August 6, 2013
If you’re in the tax bracket and if you want to reduce the tax liability, then you can consider House Rent Allowance (HRA) provided by your employer as part of your salary. Income tax is calculated on the total income and there are items which are excluded, one of them is House Rent Allowance (HRA). Under Section 10 (13A) of the Income Tax Act says that HRA shall not be included in the total income of any person in the previous year for which the Income Tax is calculated.
In order to claim the HRA,
- You should live in a rented accommodation and should pay the rent.
- The accommodation should not be owned by you.
- You should not pay rent to the accommodation that is owned by your spouse, but you can pay rent that is owned by your parents.
- You should have the proof of the rent paid, i.e. Rent Receipt.
- The amount of HRA should be shown in your salary certificate.
Calculation of HRA
The least of the following is exempted from Salary:
- Actual HRA received from the employer
- Rent paid in excess of 10% of Salary
- 40% of Salary (50% for Metro Cities)
- Salary means Basic pay, Dearness Allowance and if provided, Commission of fixed percentage of turnover.

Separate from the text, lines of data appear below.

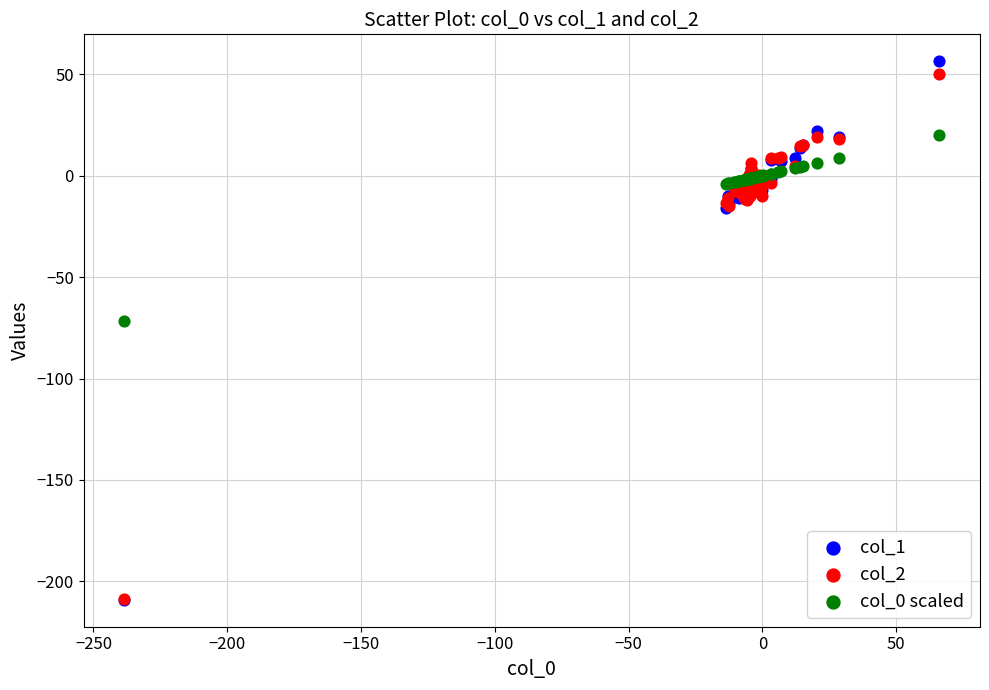

Which series has the largest Y range (max minus min)?

col_1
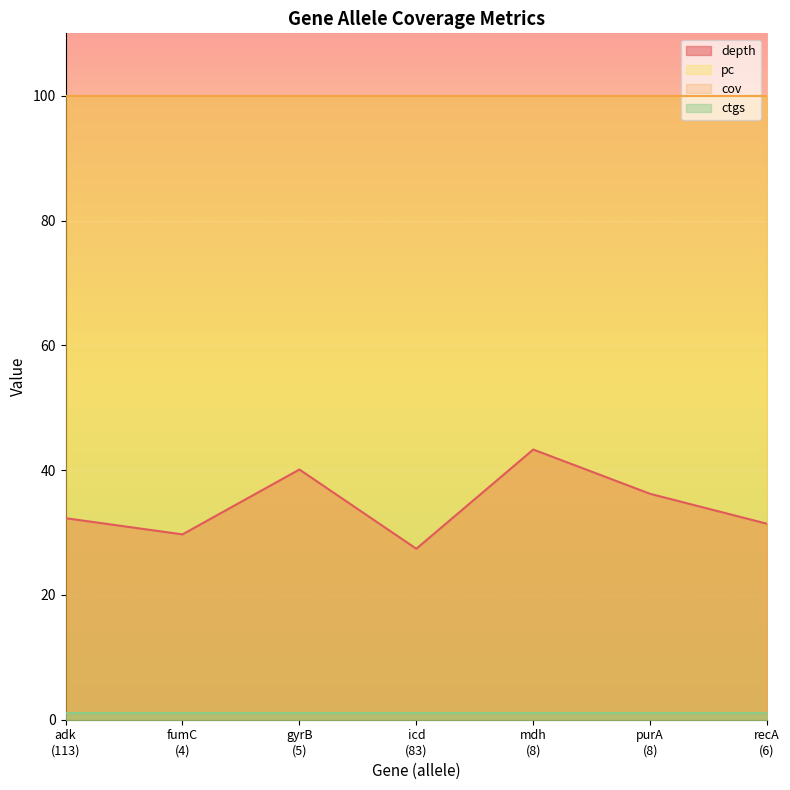

Reading right to left, list all the values displayed in this chart.

depth: 6=31.4	8=36.2	8=43.3	83=27.4	5=40.1	4=29.7	113=32.3
cov: 6=100.0	8=100.0	8=100.0	83=100.0	5=100.0	4=100.0	113=100.0
pc: 6=100.0	8=100.0	8=100.0	83=100.0	5=100.0	4=100.0	113=100.0
ctgs: 6=1.0	8=1.0	8=1.0	83=1.0	5=1.0	4=1.0	113=1.0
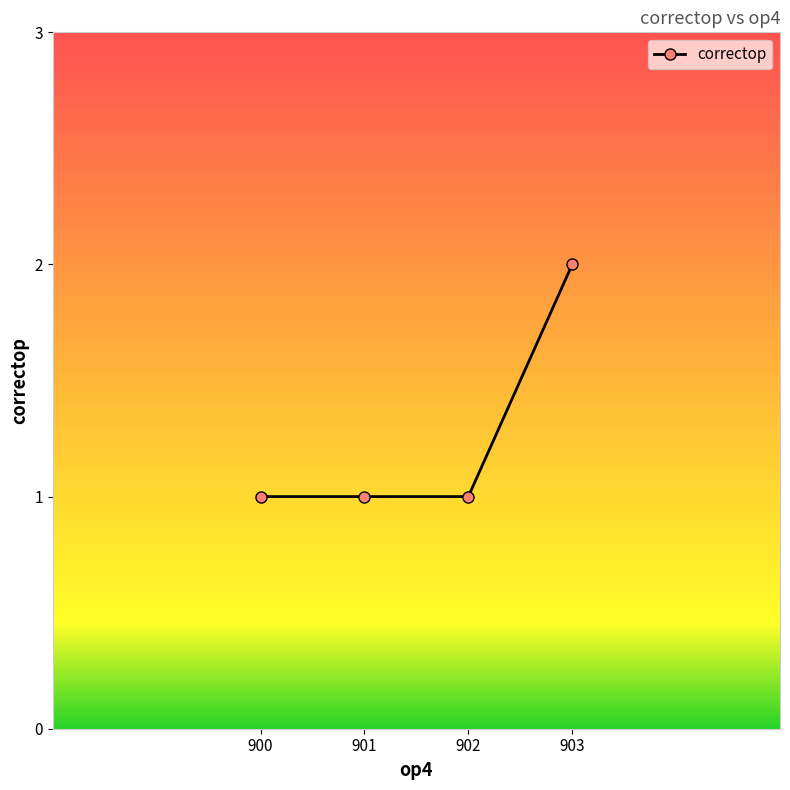

Is it true that the value at 900 is 1?

True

Actual HRA received is Rs.8000/- p.m (Rs.96000/- per annum)
Salary Rs.20000/- p.m (Rs.240000/- per annum)
Actual Rent paid Rs.7000/- p.m (Rs.84000/- per annum)
The least of the following is exempted from Salary from the above example:
- Actual HRA received = Rs.96000/-
- Rent paid in excess of 10% of Salary = Rs.60000/- (Rs.84000 – (10% of Rs.240000))
- 40% of Salary = Rs.96000/- (40% of Rs.240000)
- So, Rs.60000/- is exempted as it is the least amount of the above.